Die britischen Finanzmärkte stehen vor einer neuen Herausforderung: Höhere Inflationserwartungen könnten die Bank of England (BoE) daran hindern, die Zinsen im kommenden Jahr so stark zu senken wie zuvor erhofft. Dies unterstreicht die Divergenz im monetären Kurs der BoE im Vergleich zu anderen Zentralbanken weltweit.
Rachel Reeves, die neue britische Finanzministerin, präsentierte jüngst ihr erstes Budget, das die größten Steuererhöhungen seit drei Jahrzehnten umfasst. Ihr Ziel: Durch umfangreiche Ausgaben die angeschlagenen öffentlichen Dienste des Landes zu reparieren. Britanniens unabhängiger Haushaltsprognostiker deutet darauf hin, dass diese Pläne kurzfristig die sechstgrößte Volkswirtschaft der Welt stärken könnten, jedoch auch die Inflation anheizen werden. Nächstes Jahr wird ein Anstieg der Verbraucherpreisinflation um einen halben Prozentpunkt erwartet.
Noch vor der Budgetvorstellung galten die britischen Arbeitsmarktbedingungen und der einheimische Dienstleistungssektor als treibende Kräfte der Inflation. Das Büro für Haushaltsverantwortung (OBR) prognostiziert nun eine durchschnittliche Inflationsrate von 2,6 % für das nächste Jahr, was über der bisherigen Schätzung von 1,5 % liegt. Diese Aussichten haben die Erwartungen der Investoren hinsichtlich wiederholter Zinssenkungen durch die BoE im kommenden Jahr gedämpft.
Obwohl bei der nächsten Sitzung am 7. November eine Zinssenkung um einen Viertelprozentpunkt recht wahrscheinlich bleibt, wirft das neue Budget Fragen über den weiteren Zinsverlauf im nächsten Jahr auf.

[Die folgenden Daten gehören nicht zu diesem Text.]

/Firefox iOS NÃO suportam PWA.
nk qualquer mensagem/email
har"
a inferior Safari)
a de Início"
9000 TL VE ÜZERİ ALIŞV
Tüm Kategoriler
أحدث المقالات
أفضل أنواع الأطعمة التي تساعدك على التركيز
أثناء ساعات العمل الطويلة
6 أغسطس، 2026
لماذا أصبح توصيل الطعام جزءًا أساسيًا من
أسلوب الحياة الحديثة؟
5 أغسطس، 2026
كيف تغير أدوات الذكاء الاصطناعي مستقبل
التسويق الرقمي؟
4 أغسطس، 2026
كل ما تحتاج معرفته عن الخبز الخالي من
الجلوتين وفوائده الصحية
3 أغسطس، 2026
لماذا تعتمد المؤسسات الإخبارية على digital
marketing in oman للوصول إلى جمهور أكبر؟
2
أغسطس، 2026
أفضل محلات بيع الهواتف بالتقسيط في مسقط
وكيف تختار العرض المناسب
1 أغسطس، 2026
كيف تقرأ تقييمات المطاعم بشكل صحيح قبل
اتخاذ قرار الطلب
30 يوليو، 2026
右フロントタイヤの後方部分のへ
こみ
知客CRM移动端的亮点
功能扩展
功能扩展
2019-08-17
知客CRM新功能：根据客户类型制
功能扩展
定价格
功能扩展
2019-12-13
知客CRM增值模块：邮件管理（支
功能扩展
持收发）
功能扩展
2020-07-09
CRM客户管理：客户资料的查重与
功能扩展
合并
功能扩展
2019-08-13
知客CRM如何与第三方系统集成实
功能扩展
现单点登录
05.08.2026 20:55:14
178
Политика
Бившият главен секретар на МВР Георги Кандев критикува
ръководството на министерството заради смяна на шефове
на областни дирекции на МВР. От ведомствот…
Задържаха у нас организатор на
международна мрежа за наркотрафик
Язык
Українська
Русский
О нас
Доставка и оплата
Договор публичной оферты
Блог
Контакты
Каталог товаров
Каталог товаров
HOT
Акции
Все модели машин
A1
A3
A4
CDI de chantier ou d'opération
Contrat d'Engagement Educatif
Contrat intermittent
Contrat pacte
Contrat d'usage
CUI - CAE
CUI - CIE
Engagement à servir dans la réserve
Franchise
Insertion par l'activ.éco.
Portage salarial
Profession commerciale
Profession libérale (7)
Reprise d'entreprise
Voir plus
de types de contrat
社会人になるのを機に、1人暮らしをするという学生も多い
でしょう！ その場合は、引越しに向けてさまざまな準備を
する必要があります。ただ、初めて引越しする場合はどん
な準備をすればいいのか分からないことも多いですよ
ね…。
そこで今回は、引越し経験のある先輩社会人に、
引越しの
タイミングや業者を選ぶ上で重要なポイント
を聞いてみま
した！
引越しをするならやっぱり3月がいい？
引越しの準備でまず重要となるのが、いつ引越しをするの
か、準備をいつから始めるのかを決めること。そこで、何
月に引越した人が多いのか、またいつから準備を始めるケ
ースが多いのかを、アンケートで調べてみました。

Marktexperten gehen von etwa vier viertelprozentigen Zinssenkungen der BoE bis Ende des nächsten Jahres aus – eine Reduzierung der Erwartungen gegenüber fast fünf vor Bekanntgabe des Budgets. Zum Vergleich: Die U.S. Federal Reserve und die Europäische Zentralbank planen fast fünf solche Maßnahmen.
Andrew Goodwin von Oxford Economics vermutet, dass die BoE kaum ausreichend Zeit haben wird, um die Budgetauswirkungen zeitnah in ihre wirtschaftlichen Prognosen zu integrieren. Sollte sich das vom OBR prognostizierte Wirtschaftswachstum bestätigen, könnte dies eine narrative Herausforderung darstellen, die schnellere Zinssenkungen rechtfertigt.
Nach Veröffentlichung des Berichts der OBR erlitten die britischen Staatsanleihen (Gilts) Kursverluste. Reeves hat zwar knapp ihre neuen fiskalischen Regeln eingehalten, doch wurden auch höhere Bankratenerwartungen und Anleiherenditen prognostiziert. PIMCO-Ökonom Peder Beck-Friis bleibt jedoch optimistisch gegenüber Gilts und erwartet langfristig eine Verschiebung des Marktfokus hin zu den zugrunde liegenden makroökonomischen Einflussfaktoren, darunter eine abflauende Inflation.